#### Problem description
Revise the data below so that each "slice" becomes "wedge" and nothing else changes, and omit the pictures.

Data to process: Begin

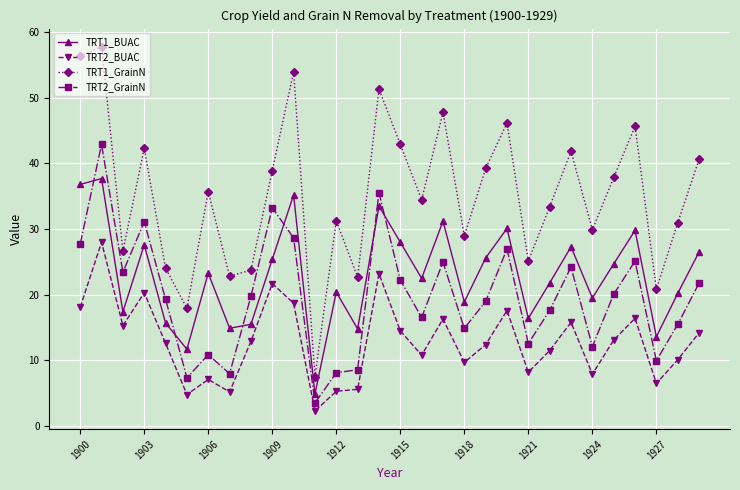

What is the average value of the TRT1_BUAC series?

23.0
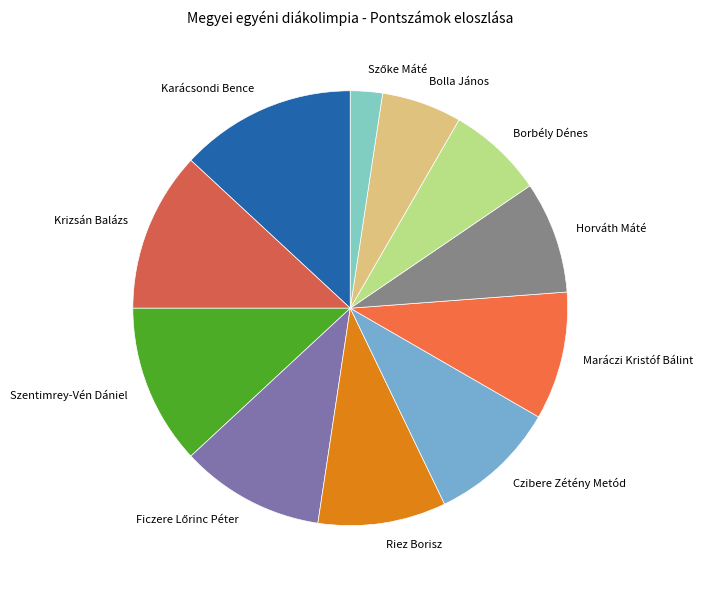

Which has a higher value, Krizsán Balázs or Horváth Máté?

Krizsán Balázs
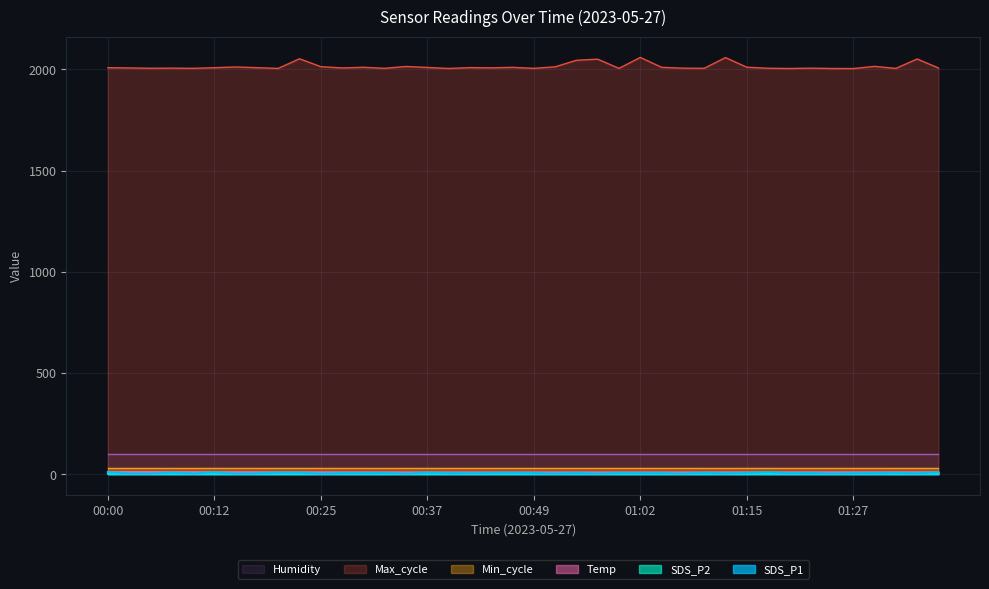

What is the minimum value shown in the chart?

1.5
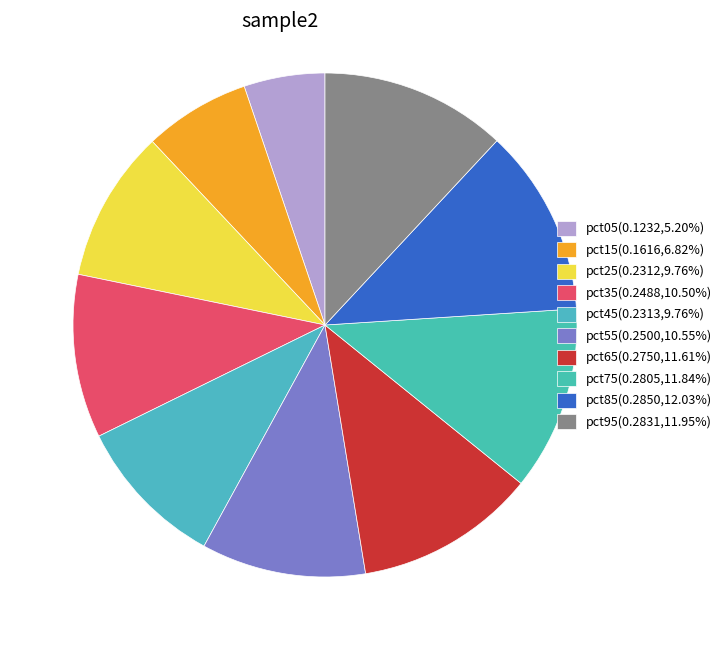

What percentage is the pct15 slice, to the nearest percent?

7%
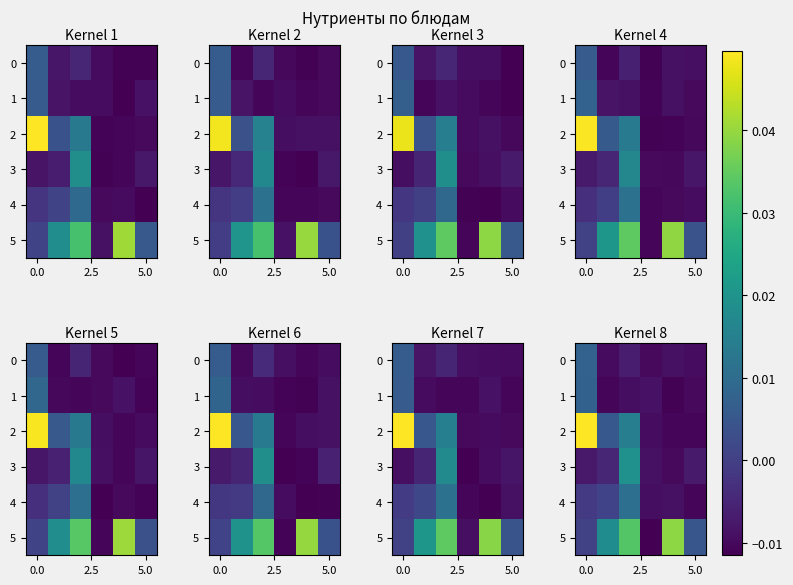

How many negative values does the 4 series have?

4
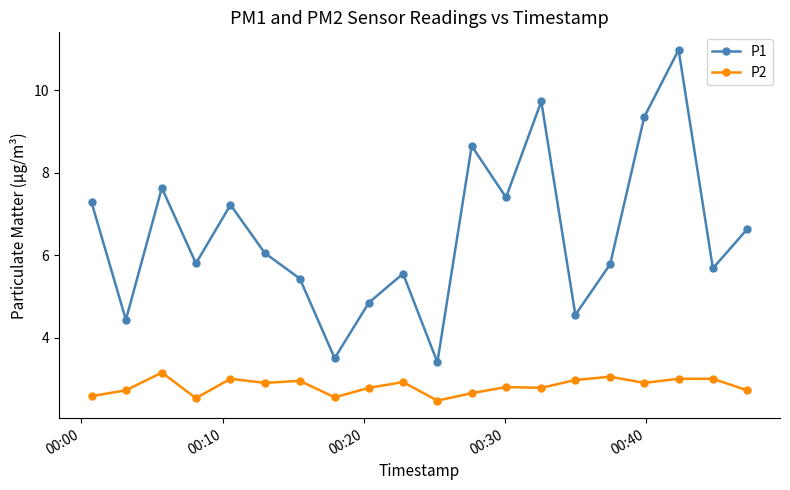

True or false: P2 and P1 cross at least once.

False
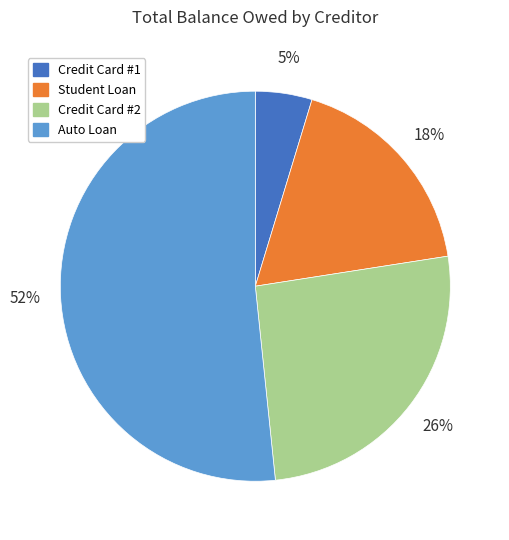

Is it true that Credit Card #1 is 5% of the pie?

True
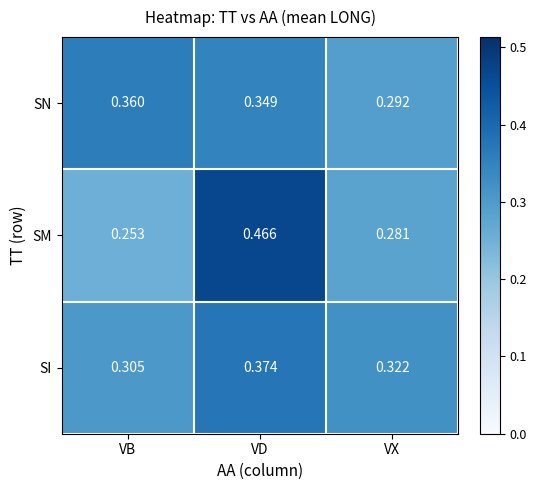

Which category has the highest value in the SM series?

VD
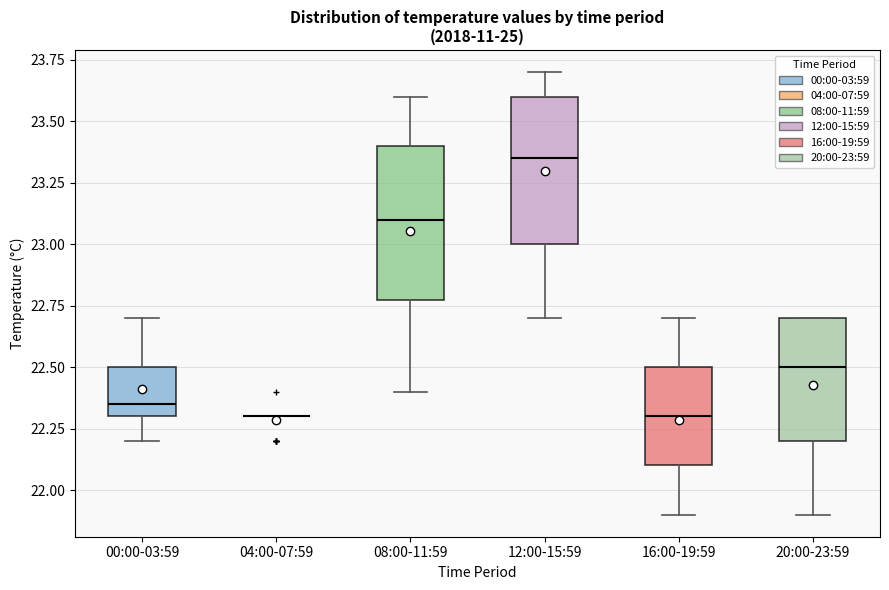

Reading left to right, transcribe this box plot: for each box, give where its median line is, the range the box spans, and where its two whiskers end, as read against the y-axis. The values are not printed on the chart, so give them approximately, as read against the axis.

00:00-03:59: median 22.35, box 22.30 to 22.50, whiskers 22.20 to 22.70
04:00-07:59: box collapsed to a line at 22.30, whiskers 22.30 to 22.30
08:00-11:59: median 23.10, box 22.80 to 23.40, whiskers 22.40 to 23.60
12:00-15:59: median 23.35, box 23.00 to 23.60, whiskers 22.70 to 23.70
16:00-19:59: median 22.30, box 22.10 to 22.50, whiskers 21.90 to 22.70
20:00-23:59: median 22.50, box 22.20 to 22.70, whiskers 21.90 to 22.70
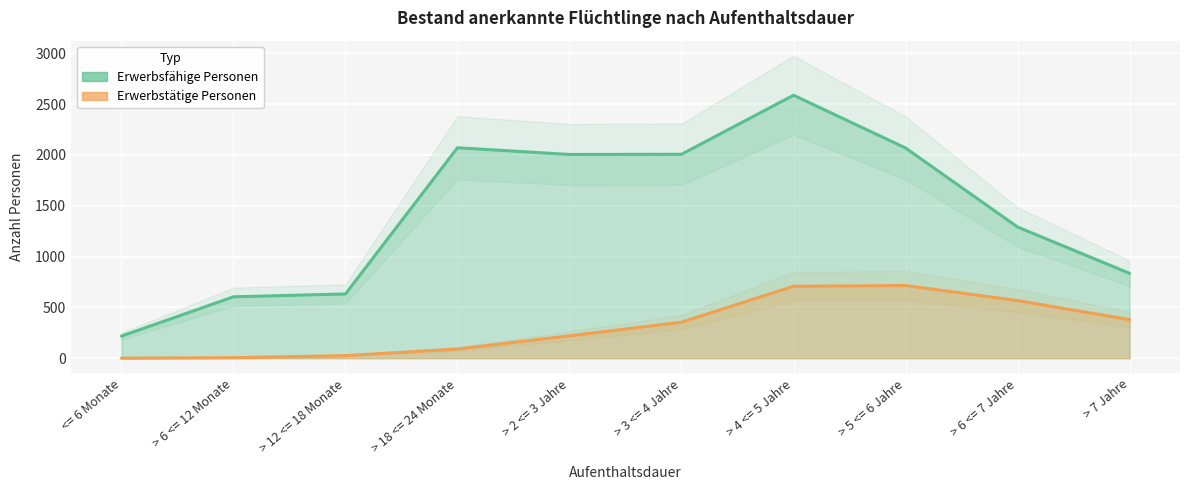

What is the label of the 6th point from the left?

> 3 <= 4 Jahre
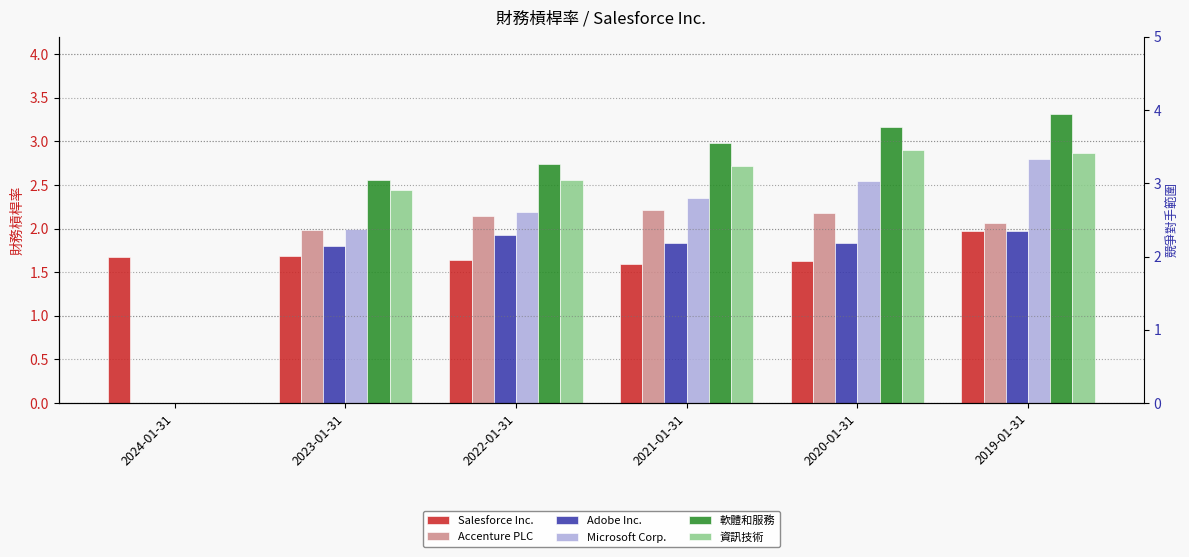

At how many categories does at least one series exceed 2?

5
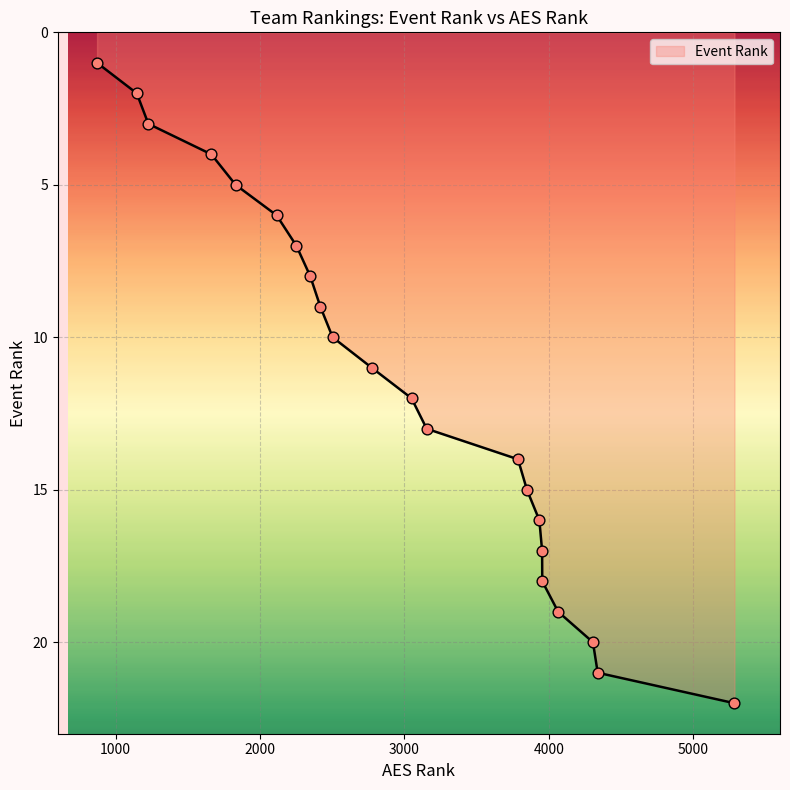

What is the difference between the maximum and minimum values?

21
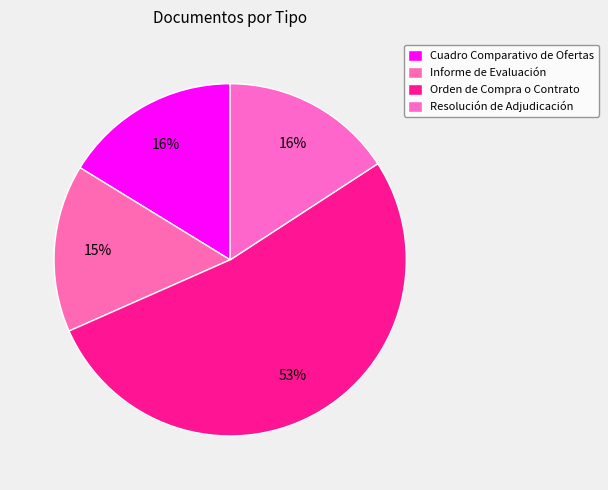

What percentage is the Informe de Evaluación slice, to the nearest percent?

15%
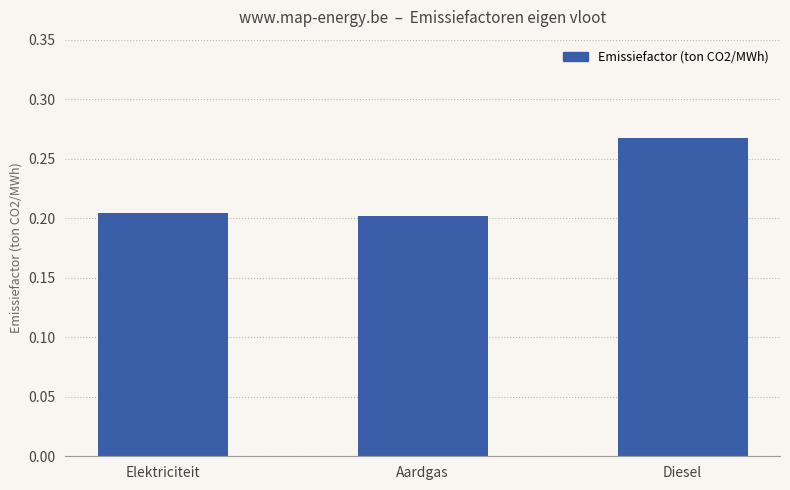

What is the sum of all values?

0.7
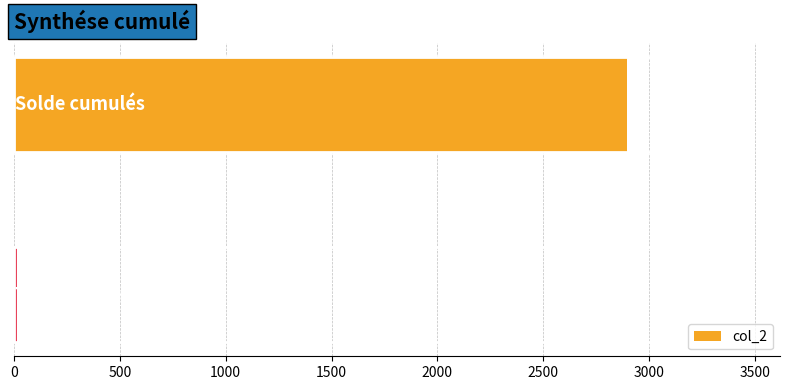

What is the greatest value displayed?

2894.2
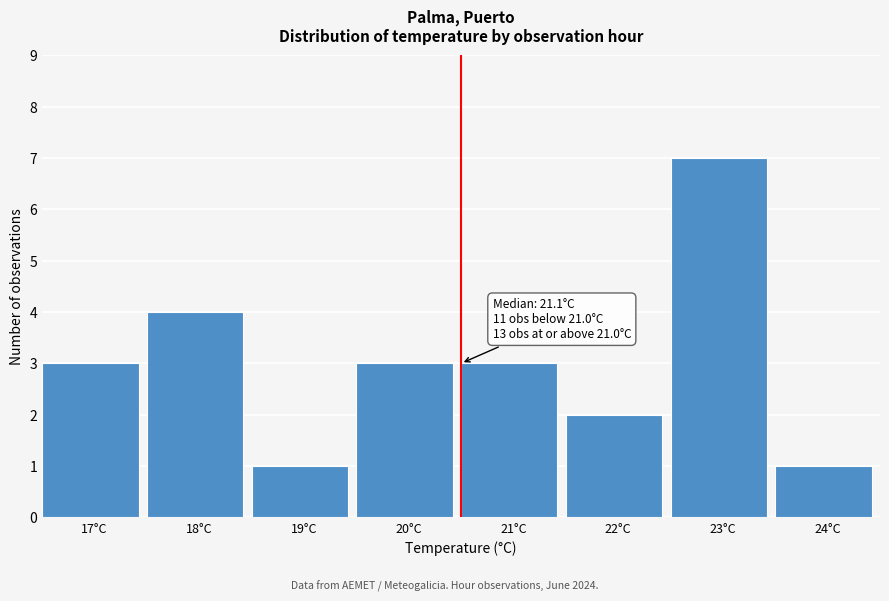

Reading left to right, transcribe all the data shown in this chart.

17°C=3	18°C=4	19°C=1	20°C=3	21°C=3	22°C=2	23°C=7	24°C=1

Data to process: End

#### Final answer
What is the average value of the TRT1_BUAC series?

23.0

Which has a higher value, Krizsán Balázs or Horváth Máté?

Krizsán Balázs

What is the minimum value shown in the chart?

1.5

What percentage is the pct15 wedge, to the nearest percent?

7%

How many negative values does the 4 series have?

4

True or false: P2 and P1 cross at least once.

False

Is it true that Credit Card #1 is 5% of the pie?

True

Which category has the highest value in the SM series?

VD

Reading left to right, transcribe this box plot: for each box, give where its median line is, the range the box spans, and where its two whiskers end, as read against the y-axis. The values are not printed on the chart, so give them approximately, as read against the axis.

00:00-03:59: median 22.35, box 22.30 to 22.50, whiskers 22.20 to 22.70
04:00-07:59: box collapsed to a line at 22.30, whiskers 22.30 to 22.30
08:00-11:59: median 23.10, box 22.80 to 23.40, whiskers 22.40 to 23.60
12:00-15:59: median 23.35, box 23.00 to 23.60, whiskers 22.70 to 23.70
16:00-19:59: median 22.30, box 22.10 to 22.50, whiskers 21.90 to 22.70
20:00-23:59: median 22.50, box 22.20 to 22.70, whiskers 21.90 to 22.70

What is the label of the 6th point from the left?

> 3 <= 4 Jahre

At how many categories does at least one series exceed 2?

5

What is the difference between the maximum and minimum values?

21

What percentage is the Informe de Evaluación wedge, to the nearest percent?

15%

What is the sum of all values?

0.7

What is the greatest value displayed?

2894.2

Reading left to right, transcribe all the data shown in this chart.

17°C=3	18°C=4	19°C=1	20°C=3	21°C=3	22°C=2	23°C=7	24°C=1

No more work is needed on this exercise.